- _Supplied records_:
::::

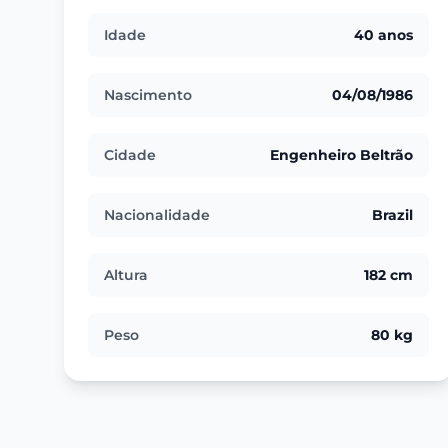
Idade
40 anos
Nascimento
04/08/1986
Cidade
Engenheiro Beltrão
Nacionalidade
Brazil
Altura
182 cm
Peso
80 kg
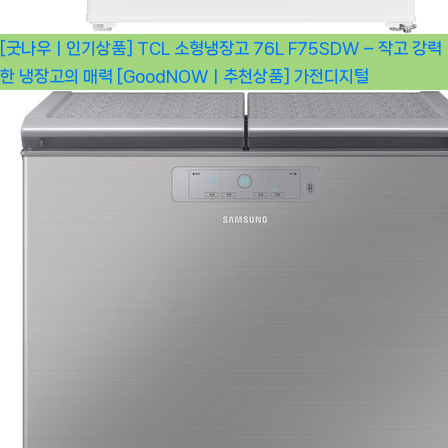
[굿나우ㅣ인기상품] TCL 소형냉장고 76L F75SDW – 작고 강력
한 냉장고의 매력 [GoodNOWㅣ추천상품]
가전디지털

::::

- _Exercise_:
Verbatim output of the entries is required, with each image left out.

- _Output_:
Idade
40 anos
Nascimento
04/08/1986
Cidade
Engenheiro Beltrão
Nacionalidade
Brazil
Altura
182 cm
Peso
80 kg
[굿나우ㅣ인기상품] TCL 소형냉장고 76L F75SDW – 작고 강력
한 냉장고의 매력 [GoodNOWㅣ추천상품]
가전디지털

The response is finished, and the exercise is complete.